-- START OF Provided data --

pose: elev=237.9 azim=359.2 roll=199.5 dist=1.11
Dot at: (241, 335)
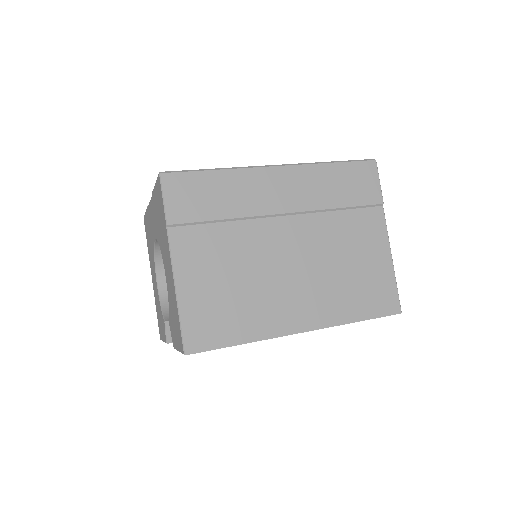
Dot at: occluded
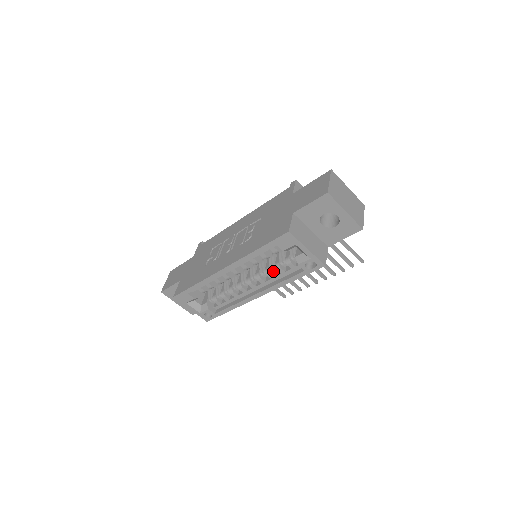
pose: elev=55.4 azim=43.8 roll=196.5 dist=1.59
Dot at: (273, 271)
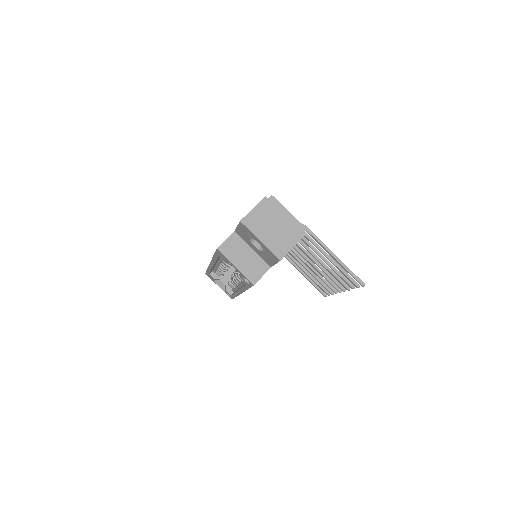
Dot at: occluded
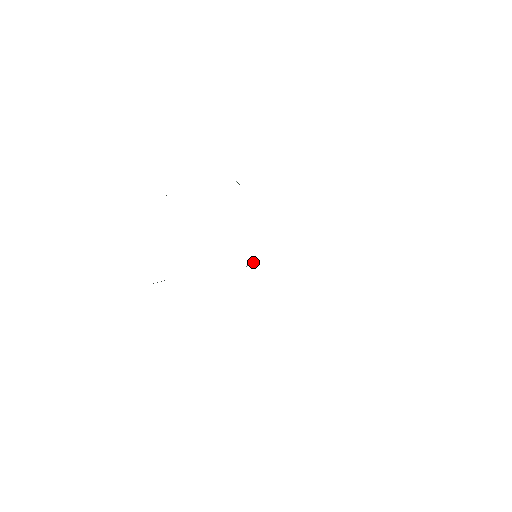
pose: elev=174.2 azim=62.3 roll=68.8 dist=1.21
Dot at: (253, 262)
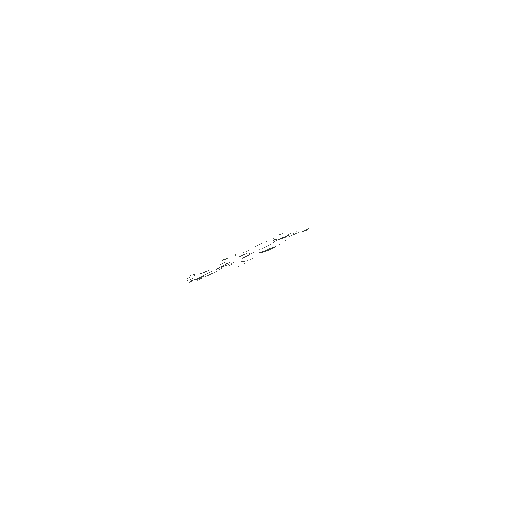
Dot at: occluded
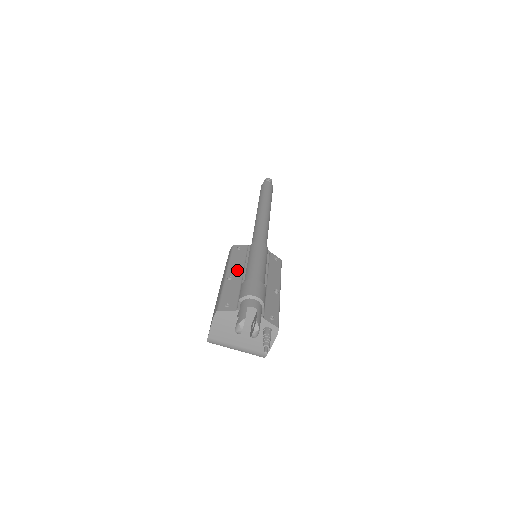
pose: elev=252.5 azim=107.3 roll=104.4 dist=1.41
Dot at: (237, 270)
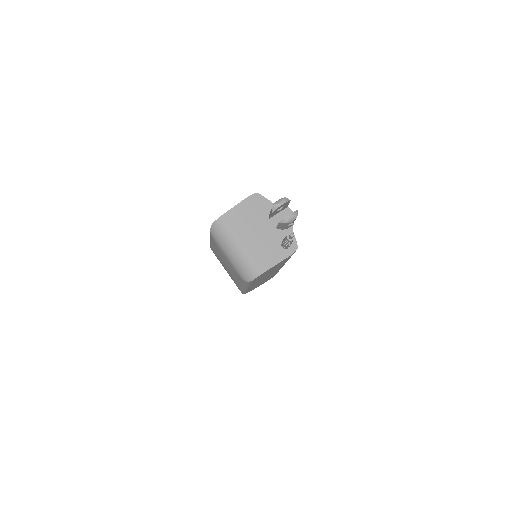
Dot at: occluded
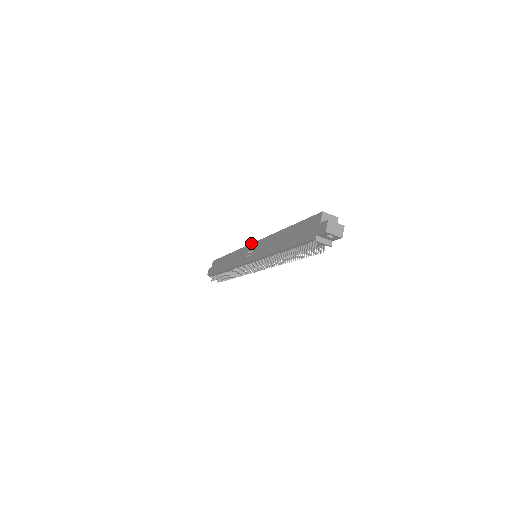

-- END OF Provided data --

◆ Job ◆
Rewrite the entries above, changing every "pose" to "view" and keeping everything else the same. Omit the pictures from your answer.

◆ Result below ◆
view: elev=237.9 azim=359.2 roll=199.5 dist=1.11
Dot at: (241, 335)
Dot at: occluded
view: elev=55.4 azim=43.8 roll=196.5 dist=1.59
Dot at: (273, 271)
Dot at: occluded
view: elev=174.2 azim=62.3 roll=68.8 dist=1.21
Dot at: (253, 262)
Dot at: occluded
view: elev=252.5 azim=107.3 roll=104.4 dist=1.41
Dot at: (237, 270)
Dot at: occluded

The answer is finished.